Between 1861 and 1865, Barton zigzagged between Washington and War. She walked through mud and blood-soaked ground from Culpeper to Charleston — was close to or at Cedar Mountain, Second Bull Run, Antietam, Fredericksburg – and existed in conditions that mimicked those “her” men endured:
… countless private houses … had been converted to shelter for the wounded, she saw that the anguished men covered the bare floor lying in their own blood and filth, some without arms and legs, others with jaws or hands flown away. Many … had lain on the field in the blistering sun until a flag of truce allowed them to be cleared off. Sunstroke, dehydration, and shock increased their suffering …

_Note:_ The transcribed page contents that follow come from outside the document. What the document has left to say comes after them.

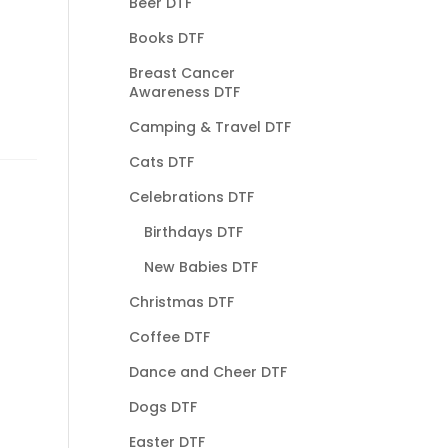
Beer DTF
Books DTF
Breast Cancer
Awareness DTF
Camping & Travel DTF
Cats DTF
Celebrations DTF
Birthdays DTF
New Babies DTF
Christmas DTF
Coffee DTF
Dance and Cheer DTF
Dogs DTF
Easter DTF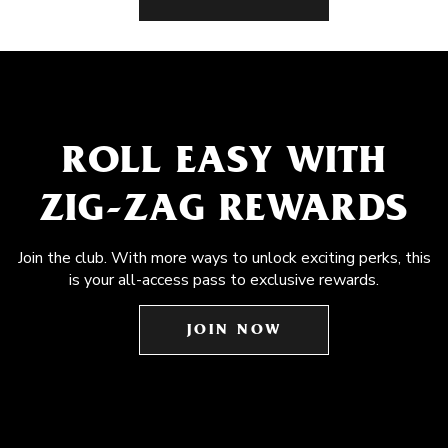
ROLL EASY WITH
ZIG-ZAG REWARDS
Join the club. With more ways to unlock exciting perks, this
is your all-access pass to exclusive rewards.
JOIN NOW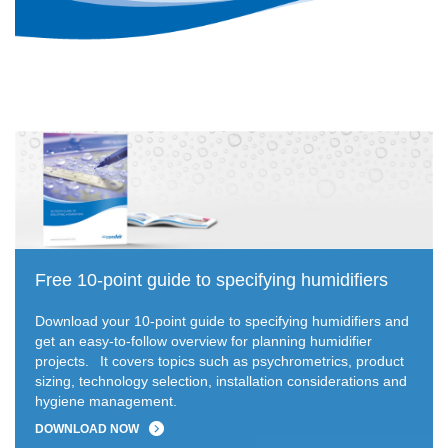
Free 10-point guide to specifying humidifiers
Download your 10-point guide to specifying humidifiers and
get an easy-to-follow overview for planning humidifier
projects.
It covers topics such as psychrometrics, product
sizing, technology selection, installation considerations and
hygiene management.
DOWNLOAD NOW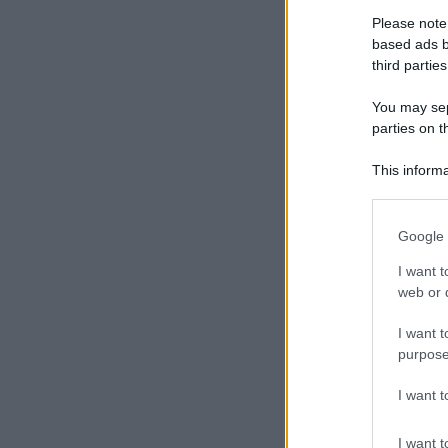
Please note
based ads b
CECI
third parties
You may sepa
parties on t
PORTO
This informa
Participants
Please note
Google 
information 
PASTA DI SEM
deny consent
I want t
in below Go
web or d
I want t
purpose
SPECK
I want 
I want t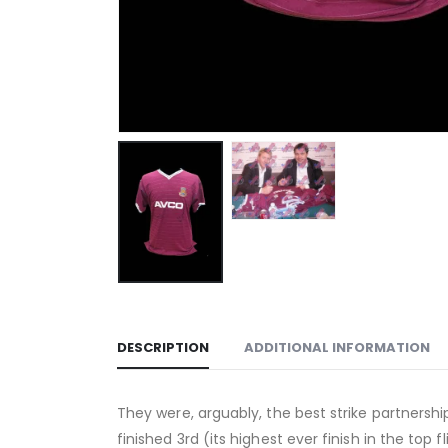
DESCRIPTION
ADDITIONAL INFORMATION
They were, arguably, the best strike partner
finished 3rd (its highest ever finish in the t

During intervals away from the front, Barton prowled for friendships among the powerful, the political, and the presidential. By the end, the fairly famous “Angel of the Battlefield” — skittish about her future opportunities — convinced Abraham Lincoln to endorse her proposal: Make a Missing Soldiers Office — to re-unite families and locate POWs.
Ironically, peace and the assassination dashed Barton’s assumptions about stellar success. The Department of War marginalized Lincoln’s sanction, and chose not to fixate on the 600,000 fatalities. Barton closed down in 1868, resolute that her work had been significant — out of more than 60,000 letters received, the destinies of 22,000 had been determined — but few were impressed with her statistics, and the beleaguered “activist” escaped to Europe to thwart the possibility of a nervous breakdown.
During her tour, Barton met Dr. Louis Appia, a representative from the Red Cross, who urged her to devise an American counterpart by ferreting out financiers to fund it. Twelve years later, in 1881, the American Red Cross was founded — she was elected president — but “official” recognition didn’t convey until President William McKinley “… signed a  bill that formally incorporated [it] and gave a measure of protection to its insignia …”
Throughout the 19th century, Barton labored continuously for her organization, supervising flood, famine, or natural disaster relief efforts in Ohio, Texas, Cuba, Turkey, and Armenia. But she was suspicious of others, commandeered responsibilities, alienated co-workers, and angered acquaintances.
Barton was forced to resign her presidency in 1904, at the age of 83. Eight years later, she died.